- SUPPLIED DATA:
----------------
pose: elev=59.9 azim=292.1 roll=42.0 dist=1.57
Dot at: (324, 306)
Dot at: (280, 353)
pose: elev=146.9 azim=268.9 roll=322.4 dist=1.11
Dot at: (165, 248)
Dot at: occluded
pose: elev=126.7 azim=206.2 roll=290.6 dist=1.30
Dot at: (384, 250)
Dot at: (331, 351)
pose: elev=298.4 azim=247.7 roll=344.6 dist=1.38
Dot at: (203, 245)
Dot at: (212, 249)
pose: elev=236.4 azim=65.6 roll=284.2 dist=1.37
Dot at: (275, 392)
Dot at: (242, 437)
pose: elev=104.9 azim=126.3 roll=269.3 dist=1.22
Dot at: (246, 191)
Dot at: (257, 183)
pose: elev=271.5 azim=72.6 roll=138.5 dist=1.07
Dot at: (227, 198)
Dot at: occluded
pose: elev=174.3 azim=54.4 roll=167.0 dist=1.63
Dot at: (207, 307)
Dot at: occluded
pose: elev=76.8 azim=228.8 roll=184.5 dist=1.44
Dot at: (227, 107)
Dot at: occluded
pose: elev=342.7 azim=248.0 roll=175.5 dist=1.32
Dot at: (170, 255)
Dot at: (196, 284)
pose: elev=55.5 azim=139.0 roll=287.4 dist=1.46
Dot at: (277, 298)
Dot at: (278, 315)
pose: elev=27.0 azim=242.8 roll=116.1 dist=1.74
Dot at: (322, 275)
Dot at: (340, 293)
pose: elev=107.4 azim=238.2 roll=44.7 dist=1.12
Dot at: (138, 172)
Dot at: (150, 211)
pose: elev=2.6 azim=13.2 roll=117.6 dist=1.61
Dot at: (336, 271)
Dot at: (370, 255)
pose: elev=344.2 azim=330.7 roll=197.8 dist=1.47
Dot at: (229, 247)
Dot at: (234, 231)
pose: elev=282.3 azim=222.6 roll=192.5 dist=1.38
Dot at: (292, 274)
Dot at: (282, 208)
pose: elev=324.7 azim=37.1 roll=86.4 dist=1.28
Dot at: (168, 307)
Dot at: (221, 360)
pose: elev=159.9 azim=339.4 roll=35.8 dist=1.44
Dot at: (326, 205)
----------------
- WRITTEN TASK: Copy out all of the rows above, changing "pose" to "camera" everywhere it appears and leaving the rest untouched.

- OUTPUT BELOW:
camera: elev=59.9 azim=292.1 roll=42.0 dist=1.57
Dot at: (324, 306)
Dot at: (280, 353)
camera: elev=146.9 azim=268.9 roll=322.4 dist=1.11
Dot at: (165, 248)
Dot at: occluded
camera: elev=126.7 azim=206.2 roll=290.6 dist=1.30
Dot at: (384, 250)
Dot at: (331, 351)
camera: elev=298.4 azim=247.7 roll=344.6 dist=1.38
Dot at: (203, 245)
Dot at: (212, 249)
camera: elev=236.4 azim=65.6 roll=284.2 dist=1.37
Dot at: (275, 392)
Dot at: (242, 437)
camera: elev=104.9 azim=126.3 roll=269.3 dist=1.22
Dot at: (246, 191)
Dot at: (257, 183)
camera: elev=271.5 azim=72.6 roll=138.5 dist=1.07
Dot at: (227, 198)
Dot at: occluded
camera: elev=174.3 azim=54.4 roll=167.0 dist=1.63
Dot at: (207, 307)
Dot at: occluded
camera: elev=76.8 azim=228.8 roll=184.5 dist=1.44
Dot at: (227, 107)
Dot at: occluded
camera: elev=342.7 azim=248.0 roll=175.5 dist=1.32
Dot at: (170, 255)
Dot at: (196, 284)
camera: elev=55.5 azim=139.0 roll=287.4 dist=1.46
Dot at: (277, 298)
Dot at: (278, 315)
camera: elev=27.0 azim=242.8 roll=116.1 dist=1.74
Dot at: (322, 275)
Dot at: (340, 293)
camera: elev=107.4 azim=238.2 roll=44.7 dist=1.12
Dot at: (138, 172)
Dot at: (150, 211)
camera: elev=2.6 azim=13.2 roll=117.6 dist=1.61
Dot at: (336, 271)
Dot at: (370, 255)
camera: elev=344.2 azim=330.7 roll=197.8 dist=1.47
Dot at: (229, 247)
Dot at: (234, 231)
camera: elev=282.3 azim=222.6 roll=192.5 dist=1.38
Dot at: (292, 274)
Dot at: (282, 208)
camera: elev=324.7 azim=37.1 roll=86.4 dist=1.28
Dot at: (168, 307)
Dot at: (221, 360)
camera: elev=159.9 azim=339.4 roll=35.8 dist=1.44
Dot at: (326, 205)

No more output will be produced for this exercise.